TEXTO PROPORCIONADO
/---

La Causa de la Libertad

Conferencia General de Octubre 1961

La Causa de la Libertad

David O. McKay

por el Presidente David O. McKay


Esta mañana, nubes cubrían el horizonte oriental. Cuando me reuní con mis asociados, noté que algunos de ellos llevaban abrigos, pero me alegra ver que el sol brilla en la apertura de esta gran conferencia. Hay muchos en el mundo que también ven nubes amenazantes en el horizonte internacional. ¡Se avecinan tormentas!

Me siento impulsado, debido a esta perspectiva, a tomar como texto para las breves palabras que diré esta mañana un pensamiento alentador del Salmo 31:
“Esforzaos todos vosotros los que esperáis en Jehová, y él fortalecerá vuestro corazón” (Salmo 31:24).

\---

RETO 1
En el discurso sobre la causa de la libertad, ¿qué salmo toma el orador como texto para sus palabras de esa mañana?
RETO 2
¿Podrías continuar el discurso sobre la causa de la libertad a partir de la cita del salmo con la que se interrumpe?

REGISTROS DEL CONJUNTO
/---

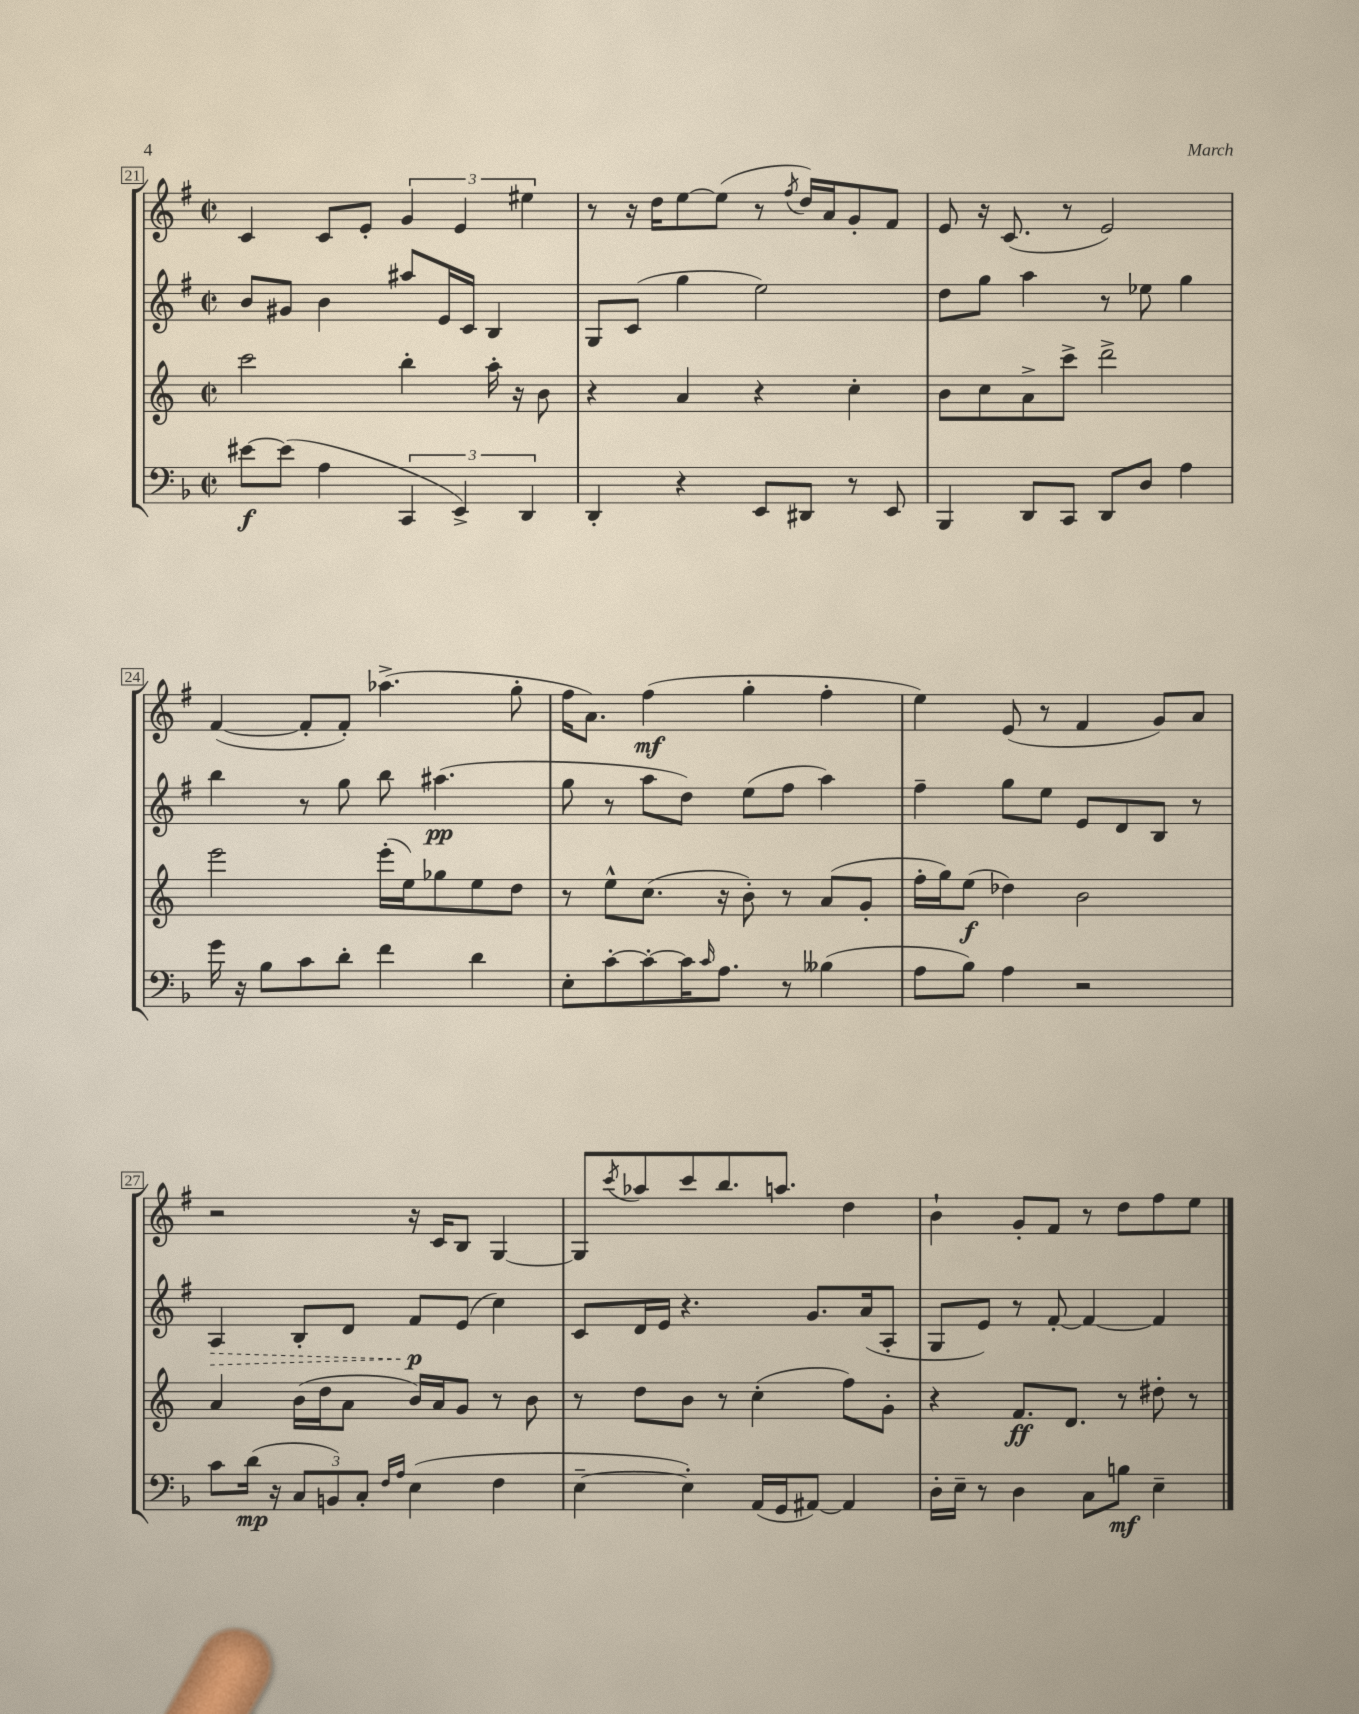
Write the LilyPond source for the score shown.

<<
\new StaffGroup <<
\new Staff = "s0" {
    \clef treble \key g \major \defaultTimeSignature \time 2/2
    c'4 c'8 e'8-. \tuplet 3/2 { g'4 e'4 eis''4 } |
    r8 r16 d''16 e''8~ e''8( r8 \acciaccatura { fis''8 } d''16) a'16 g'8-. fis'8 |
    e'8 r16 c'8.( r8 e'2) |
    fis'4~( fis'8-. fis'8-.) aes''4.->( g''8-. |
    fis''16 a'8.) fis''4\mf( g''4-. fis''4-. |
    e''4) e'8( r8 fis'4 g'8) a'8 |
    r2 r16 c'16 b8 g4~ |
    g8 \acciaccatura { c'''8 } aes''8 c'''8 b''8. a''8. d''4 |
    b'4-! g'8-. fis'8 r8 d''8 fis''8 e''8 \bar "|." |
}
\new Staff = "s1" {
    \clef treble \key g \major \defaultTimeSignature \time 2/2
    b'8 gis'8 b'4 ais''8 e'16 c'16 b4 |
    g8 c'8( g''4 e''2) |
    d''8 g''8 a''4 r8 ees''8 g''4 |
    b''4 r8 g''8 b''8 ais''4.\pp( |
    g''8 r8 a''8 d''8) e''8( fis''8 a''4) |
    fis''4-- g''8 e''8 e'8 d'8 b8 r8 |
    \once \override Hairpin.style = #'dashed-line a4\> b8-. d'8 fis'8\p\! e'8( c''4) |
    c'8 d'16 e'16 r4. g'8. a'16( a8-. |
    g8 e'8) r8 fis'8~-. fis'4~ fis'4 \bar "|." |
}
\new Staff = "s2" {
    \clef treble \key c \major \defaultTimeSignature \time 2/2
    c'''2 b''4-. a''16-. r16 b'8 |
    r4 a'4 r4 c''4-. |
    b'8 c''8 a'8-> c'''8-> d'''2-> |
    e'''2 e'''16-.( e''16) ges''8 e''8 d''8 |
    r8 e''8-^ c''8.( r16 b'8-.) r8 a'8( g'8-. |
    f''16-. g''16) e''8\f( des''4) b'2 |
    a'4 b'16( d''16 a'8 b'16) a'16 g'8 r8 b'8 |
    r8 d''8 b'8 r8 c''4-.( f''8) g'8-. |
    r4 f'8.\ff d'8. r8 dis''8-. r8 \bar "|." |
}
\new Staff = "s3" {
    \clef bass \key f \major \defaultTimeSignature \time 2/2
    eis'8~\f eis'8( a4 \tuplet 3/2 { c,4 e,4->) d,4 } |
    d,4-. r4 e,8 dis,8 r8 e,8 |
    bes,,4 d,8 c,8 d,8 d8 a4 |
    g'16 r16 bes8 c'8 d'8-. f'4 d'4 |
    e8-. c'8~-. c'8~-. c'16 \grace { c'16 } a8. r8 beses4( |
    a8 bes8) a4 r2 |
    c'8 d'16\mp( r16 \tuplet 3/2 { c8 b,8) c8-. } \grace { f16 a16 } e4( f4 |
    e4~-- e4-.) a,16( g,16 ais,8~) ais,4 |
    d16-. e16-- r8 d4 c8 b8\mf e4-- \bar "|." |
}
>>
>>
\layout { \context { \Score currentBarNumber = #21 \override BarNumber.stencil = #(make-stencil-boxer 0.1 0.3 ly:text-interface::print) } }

\---

RESULTADO 1
El Salmo 31, en concreto el versículo 24.

RESULTADO 2
Hace sesenta o setenta años, cuando la historia de los Estados Unidos era un curso esencial en la enseñanza pública elemental, muchos niños se emocionaban con la dramática declaración de Patrick Henry:
“¿Es tan preciada la vida, o tan dulce la paz, como para comprarlas al precio de cadenas y esclavitud? ¡Dios Todopoderoso, no lo permitas! No sé qué curso tomarán los demás, pero en cuanto a mí, ¡dame libertad o dame muerte!”

Patrick Henry era entonces delegado de la Segunda Convención Revolucionaria celebrada en Richmond, Virginia, el 23 de marzo de 1775.

El Creador, quien dio al hombre la vida, plantó en su corazón la semilla de la libertad. El albedrío, al igual que la vida, es un don de Dios. Savonarola expresó:
“¿Deseas ser libre? Entonces, sobre todas las cosas, ama a Dios, ama a tu prójimo, amaos unos a otros, ama el bien común; entonces tendrás verdadera libertad.”

El pasado sábado 23 de septiembre de 1961, temiendo ser privadas de este derecho inalienable, dos mujeres—una de cincuenta y siete años y la otra de sesenta y tres—saltaron desde un edificio de apartamentos en Berlín Oriental, que daba a una calle de Berlín Occidental. Los bomberos de Berlín Occidental las atraparon en una red de seguridad mientras los policías comunistas (Vopos) observaban sin disparar.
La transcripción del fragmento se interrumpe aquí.